▸ Your objective: Retype the data exactly, from its first line to the line containing "reg CP,CLR,M,LD,D,C,B,A;", including both, and skip any picture.

Data extracted from a collection:
*** Begin section ***

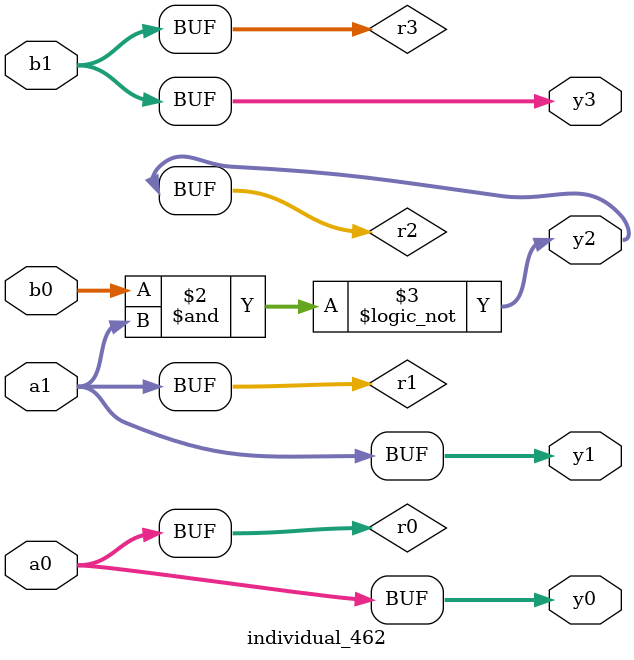
<source format=sv>
module individual_462(input logic [15:0] a1, input logic [15:0] a0, input logic [15:0] b1, input logic [15:0] b0, output logic [15:0] y3, output logic [15:0] y2, output logic [15:0] y1, output logic [15:0] y0);
logic [15:0] r0, r1, r2, r3; 
 always@(*) begin 
	 r0 = a0; r1 = a1; r2 = b0; r3 = b1; 
 	 r2  &=  a1 ;
 	 r2 = ! r2 ;
 	 y3 = r3; y2 = r2; y1 = r1; y0 = r0; 
end
endmodule
</source>
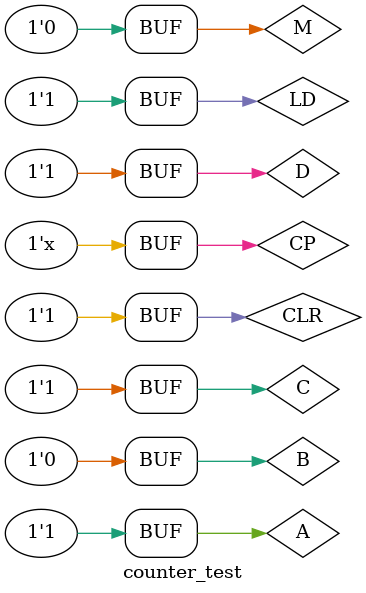
<source format=v>
`timescale 10ns / 10ps
module counter_test();
reg CP,CLR,M,LD,D,C,B,A;
wire QD,QC,QB,QA,Qcc;
counter test(CP,CLR,M,LD,D,C,B,A,QD,QC,QB,QA,Qcc);
initial begin
{D,C,B,A}=4'b1101;
LD=1;
CLR=1;
CP=0;
M=1;
#20 CLR=0;
#2 CLR=1;
#20 LD=0;
#2 LD=1;
#40 M=0;
#20 CLR=0;
#2 CLR=1;
#20 LD=0;
#2 LD=1;
end
always begin
#0.5 CP=!CP;
end
endmodule

</source>
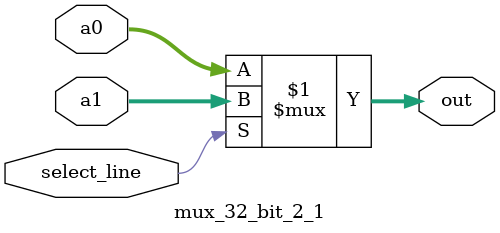
<source format=v>
`timescale 1ns / 1ps


module mux_32_bit_2_1 (input [31:0] a0, input [31:0] a1, input select_line, output [31:0] out);
   assign out = (select_line)? a1:a0;
endmodule
</source>
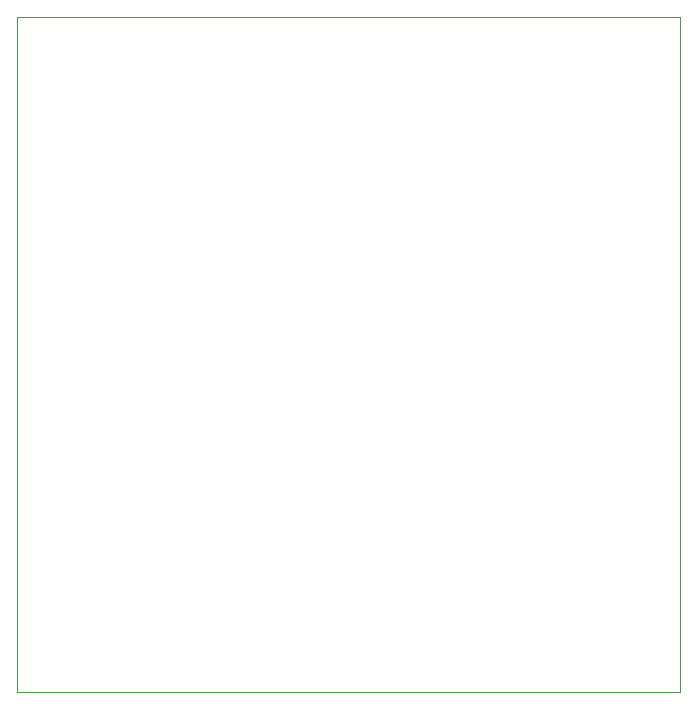
<source format=gbr>
G04 #@! TF.GenerationSoftware,KiCad,Pcbnew,(5.1.5)-3*
G04 #@! TF.CreationDate,2020-10-03T21:18:42-07:00*
G04 #@! TF.ProjectId,MCL86jr,4d434c38-366a-4722-9e6b-696361645f70,rev?*
G04 #@! TF.SameCoordinates,PX6b9fce8PY20f1980*
G04 #@! TF.FileFunction,Profile,NP*
%FSLAX46Y46*%
G04 Gerber Fmt 4.6, Leading zero omitted, Abs format (unit mm)*
G04 Created by KiCad (PCBNEW (5.1.5)-3) date 2020-10-03 21:18:42*
%MOMM*%
%LPD*%
G04 APERTURE LIST*
%ADD10C,0.050000*%
G04 APERTURE END LIST*
D10*
X0Y-57099200D02*
X0Y0D01*
X56134000Y-57099200D02*
X0Y-57099200D01*
X56134000Y0D02*
X56134000Y-57099200D01*
X0Y0D02*
X56134000Y0D01*
M02*

</source>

*** End section ***

▸ Response below:
<source format=sv>
module individual_462(input logic [15:0] a1, input logic [15:0] a0, input logic [15:0] b1, input logic [15:0] b0, output logic [15:0] y3, output logic [15:0] y2, output logic [15:0] y1, output logic [15:0] y0);
logic [15:0] r0, r1, r2, r3; 
 always@(*) begin 
	 r0 = a0; r1 = a1; r2 = b0; r3 = b1; 
 	 r2  &=  a1 ;
 	 r2 = ! r2 ;
 	 y3 = r3; y2 = r2; y1 = r1; y0 = r0; 
end
endmodule
</source>
<source format=v>
`timescale 10ns / 10ps
module counter_test();
reg CP,CLR,M,LD,D,C,B,A;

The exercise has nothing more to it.